素直に振り向いた都築は、この時初めて自分にナイフを突きつけた男のことをはっきりと見た。男は黒のズボンに黒のパーカーを着ており、いかにもな格好だと都築は思った。それと同時に、たとえ相手が上下白の服を着ていたとしても、同じようにいかにもな格好だなと思うであろうことを自覚していた。服装以外に男の髪も特徴的で、都築からは左目しか見えず、顔の右半分は前髪で隠されていた。片目男と呼ぼう。都築は決めた。
「そう警戒するな。別に殺そうっていわけじゃないんだ」
そう言って片目男は、懐から今持っているナイフとは別のナイフを取り出す。
「お前ら、トーナメントのエントリーカード持ってるだろ?」
パーカーの袖から新しく2本のナイフを取り出した。
「実はそのカードがもう1枚必要になってさぁ?」
今度はパーカーのポケットから2本。
「おとなしく渡してくれるってんなら俺も何もしねぇ」
ズボンのベルトからもう2本。
たとえそれが嘘だとしても、本当だという可能性がゼロでない限り都築は即座にカードを差し出すだろうが、あいにく都築はカードを持っていなかった。
持っているとすれば、招待状が来たと言っていた篝だが、本人は真剣な面持ちで、
「もし嫌だと言ったら?」
それは質問という形式をとっていたものの、事実上の拒否の返事に他ならなかった。
「その時は…」
それを受けて、片目男は顔が半分しか見えなくともはっきりとわかるほどの笑みを浮かべ、持っていた8本のナイフから手を離した。
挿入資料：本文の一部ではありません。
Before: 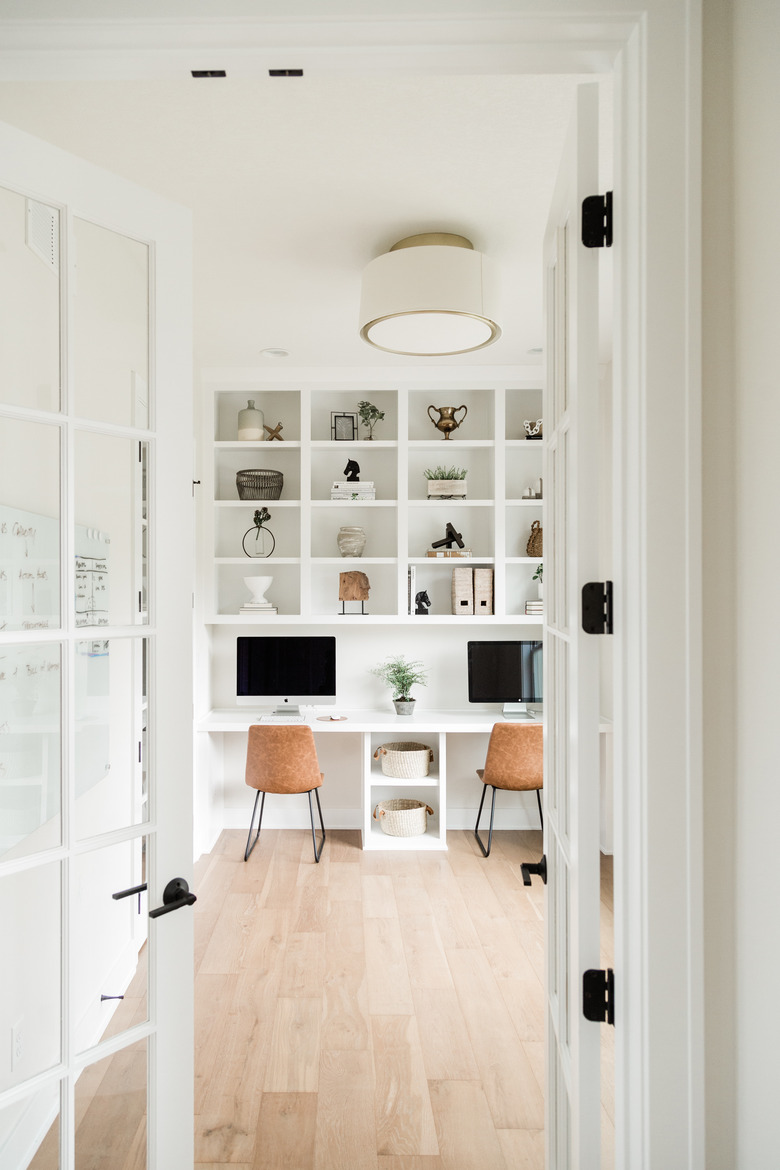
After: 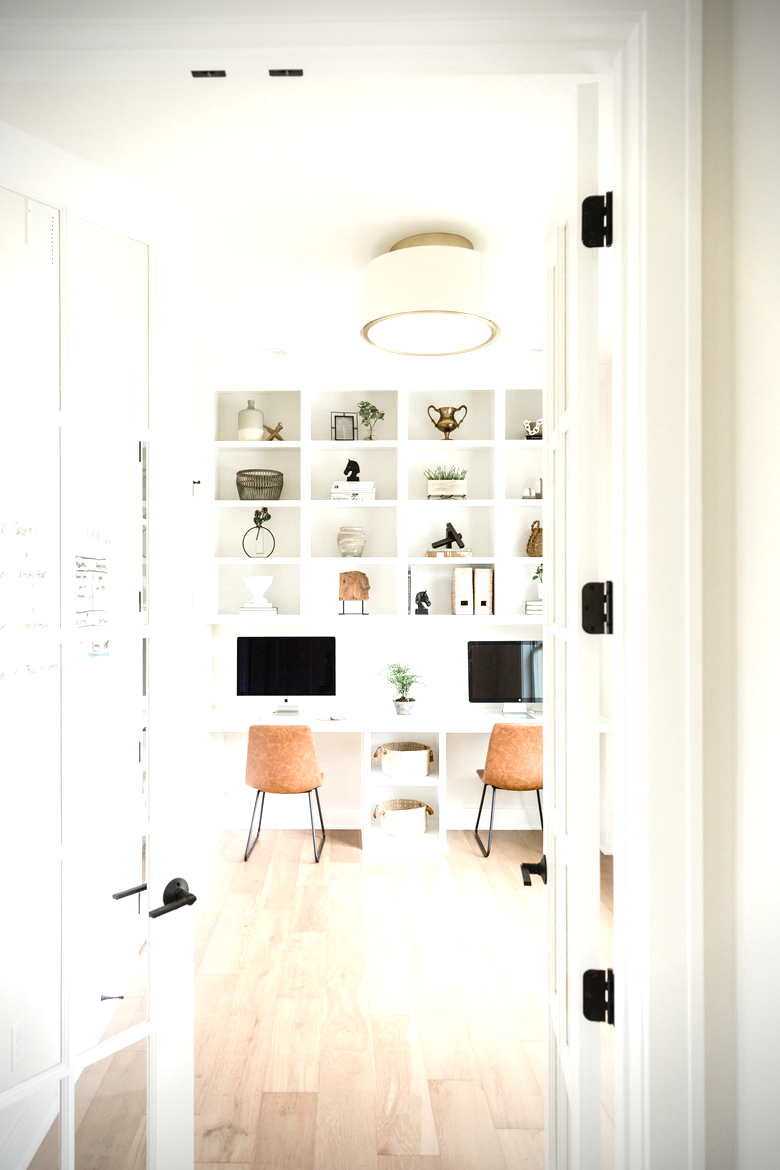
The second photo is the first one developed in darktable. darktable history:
exposure: black level correction 0, exposure 0.498 EV, compensate highlight preservation false
contrast brightness saturation: contrast 0.048, brightness 0.061, saturation 0.014
levels: levels [0, 0.476, 0.951]
color balance rgb: shadows lift › chroma 0.93%, shadows lift › hue 113.45°, perceptual saturation grading › global saturation 13.539%, perceptual saturation grading › highlights -25.536%, perceptual saturation grading › shadows 25.946%
color zones: curves: ch0 [(0.25, 0.5) (0.463, 0.627) (0.484, 0.637) (0.75, 0.5)]
vignetting: brightness -0.711, saturation -0.483
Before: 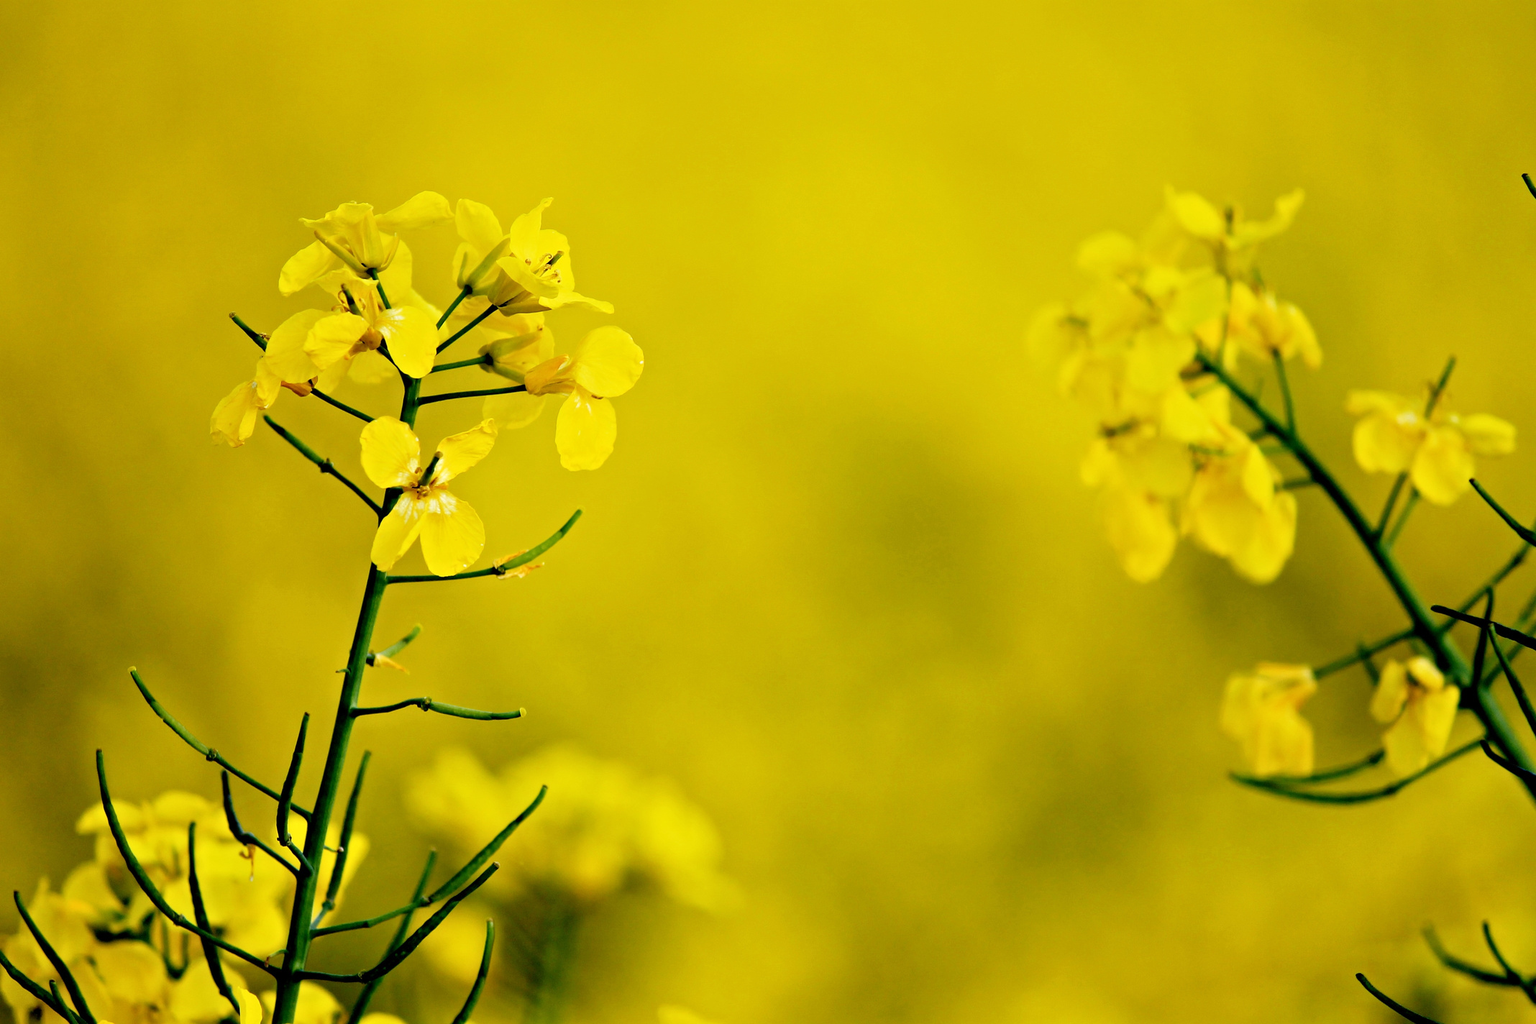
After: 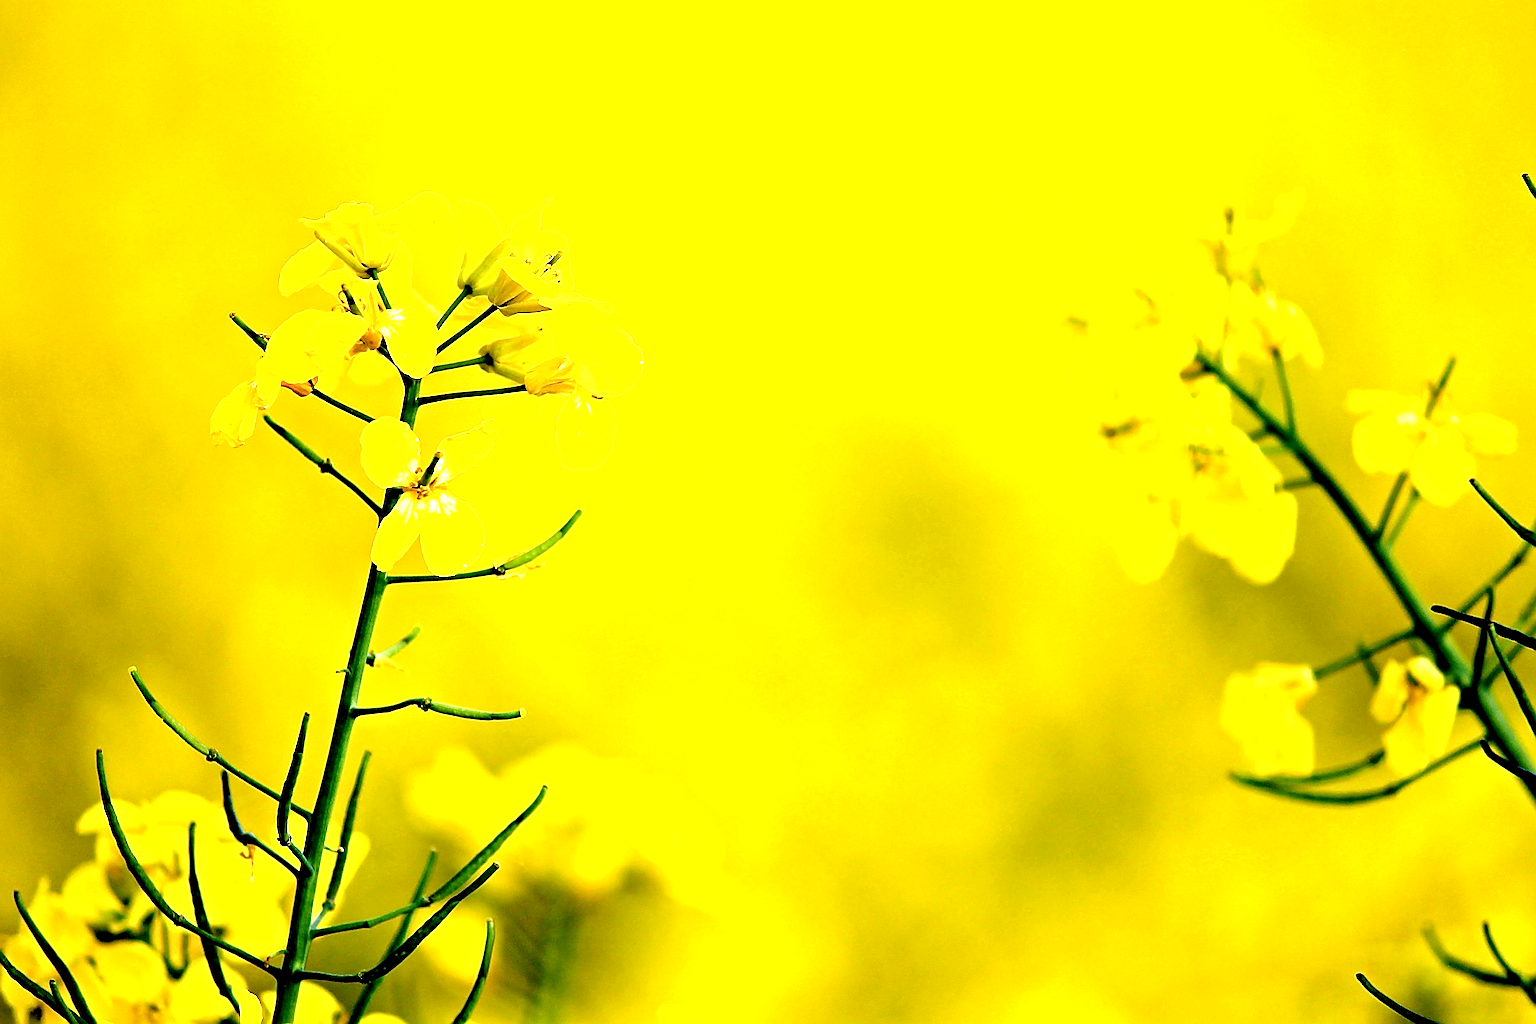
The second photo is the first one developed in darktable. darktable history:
exposure: black level correction 0.001, exposure 1.133 EV, compensate highlight preservation false
sharpen: radius 1.417, amount 1.237, threshold 0.779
手を離せば地面に落ちることは当然であるが、しかし、支えを失ったそれは、落ちるどころかもとより高く浮かび、その刃は8本が8本とも2人の方を向いていた。
「殺す!」
そう言うと同時に、8本のナイフは一直線に2人へと襲い掛かる。
それに反応した都築が避けようとするより少し早く、能力者としてのキャリアの差だろうか、篝が横に跳び、都築を突き飛ばすようにしてナイフを避けた。
「大丈夫か?」
「ええ、何とか。助かりました」
見ると、ナイフは地面や壁に深々と刺さっており、かなりの威力だったことが分かった。
「へぇ、避けたのか。じゃあ、もう1回」
そう言って片目男が刺さったナイフの方へと手をかざすと、ズルズルとナイフは抜け、再び2人の方へと刃を向ける。
「逃げるぞ」
走り出した篝に遅れることなく都築が続く。篝は近くにあった材木をまとめていたロープを握ると、それを焼き切り、材木の山を崩すことで道をふさいだ。
「へぇ、なかなか…」
片目男は獲物に逃げられたにも関わらず、その笑みを崩すことなく、
「ちゃんと見張ってろよ」
と、つぶやいた。
(何故逃がした?)
どこからともなく聞こえてきたおそらく男のものであろう声は、片目男のつぶやきに反応したものだった。
「うるせぇな。すぐにやっちまったら面白くねえだろうが。お前は黙って逃がさないようにしとけばいいんだよ!」
(しくじるなよ)
「はっ!誰に言ってんだよ!?」
片目男は吐き捨てるようにそう言うと、浮かんでいるナイフを掴み、歩き出した。